Take Heed Upon Wife’s Call For Help!


 Men, this title will soon clarify itself as you read this story. The author was to embarrassed to sign his name to it and we can very well understand this not so difficult choice. Imagine your name (men) having the honors of being attached to this most outrageous episode and this story being told in every office throughout the world?

Note: We’ve already heard that some mis-guided women (bent on revenge) are sending this narrative around, claming that this was their once upon a time husband.

Our dear Mr. Smith was somewhat Embarrassed to call in sick to work because it made him uncomfortable. No matter how legitimate his illness, he always sense his bosses suspicion that he was lying. However, on this one occasion, he had a valid reason, but lied anyway because the truth was too humiliating. He simply mentioned that he had sustained a head injury and he hoped he would feel up to coming in the next day. By then, he could possibly think up a doozy to explain his strange shuffling hobble and the bandage on his crown. This unfortunate accident occurred mainly because our Mr. Smith conceded to his wife's wishes to adopt a cute little kitty named “Claws”. Initially the new acquisition was no problem, but one morning Mr. Smith was taking his shower after breakfast when he heard his lovely wife, Gertrude, call out to him from the kitchen. "Honey… the garbage disposal is dead. Come reset it for me." "You know where the button is,” he protested through the shower (pitter-patter). "Reset it yourself!" "I am scared!" She pleaded. "What if it starts going and sucks me in?" (Pause) "C'mon, it'll only take a second I need to use it." So out came our Smith, dripping wet and buck naked, hoping to make a statement about how his wife’s cowardly behavior was not without consequence. Dripping all over the place, he crouched down and stuck his wet head under the sink to find the reset button. This is where the story really gets it lift, for it is the last action that our Mr. Smith remembers performing.

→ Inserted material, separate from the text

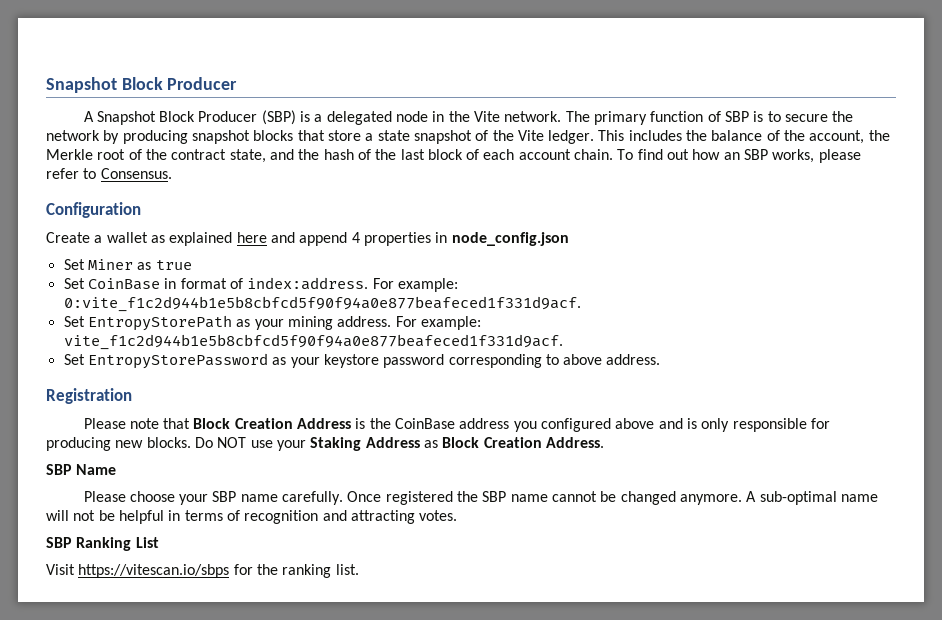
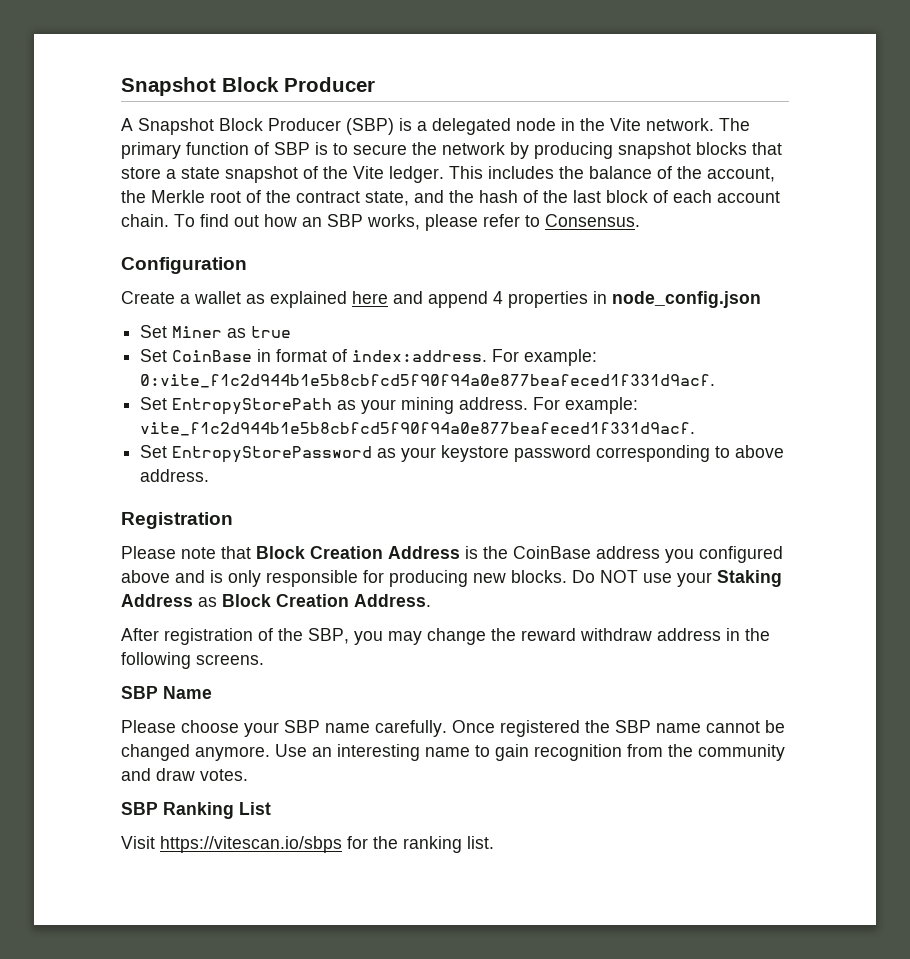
(604, 442) none -> [121,628,770,645] [121,652,264,669] // After registration of the SBP, you may change the reward withdraw address in the following screens.
[746,491,878,505] [46,510,415,524] A sub-optimal name will not be helpful in terms of recognition and attracting -> [275,744,785,761] [121,768,195,781] Use an interesting name to gain recognition from the community and draw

Suddenly and without warning it struck, and certainly without respect to our mans circumstances. Nope, it wasn't any electrical short waiting for Smith to touch it nor was it a hexed disposal drawing him into its steel grinding teeth, no not at all! But it was their (his wife’s) brand new kitty “killer Claw” clawing playfully at the dangling objects she spied at the rear end of his bent over posture. Unknowingly the Claw had been poised around the corner and slowly stalked Mr. Smith as he took the bait under the sink. At precisely the second he was bent over and most vulnerable, just pushing the reset button, she with all her fury leapt at what she thought must have been some really special toys that Smith was unwittingly offering…and snagged them with her needle-like claws…ahhh…sheet! Suddenly Mr. Smith lost all rational thought to control orderly bodily movements, while rising upwardly at a violent rate of speed, with the full weight of a now panicked kitten hanging from his masculine region…EEKS! As we all know from the many naturalists and TV Wild animal shows humans are sometimes faced with a "fight or flight" syndrome. Men in this predicament, choose only the "flight" option or should we say LEAP OPTION! Without thought Smith found himself leaping straight up, where the steel pipes under the sink and cabinet bluntly impeded his ascent; the impact knocked him out cold! When he finally awoke, he saw a group of smiling eyed paramedics gocking down at him with his lovely wife now holding the frightened kitty Claws, just behind the emergency crew. Of course, Mrs. Smith had already fully briefed the paramedics on the circumstances and they were snorting and snickering as they tried to conduct their work while suppressing hysterical laughter.

Sure enough, at the office, colleagues tried to coax an explanation out of Smith. But he kept silent, claiming it was too painful to talk about. "What's the matter, cat got your tongue," they pried. If they had only known.

Men, always beware of these possible circumstances and let your wife fix the dang thing herself!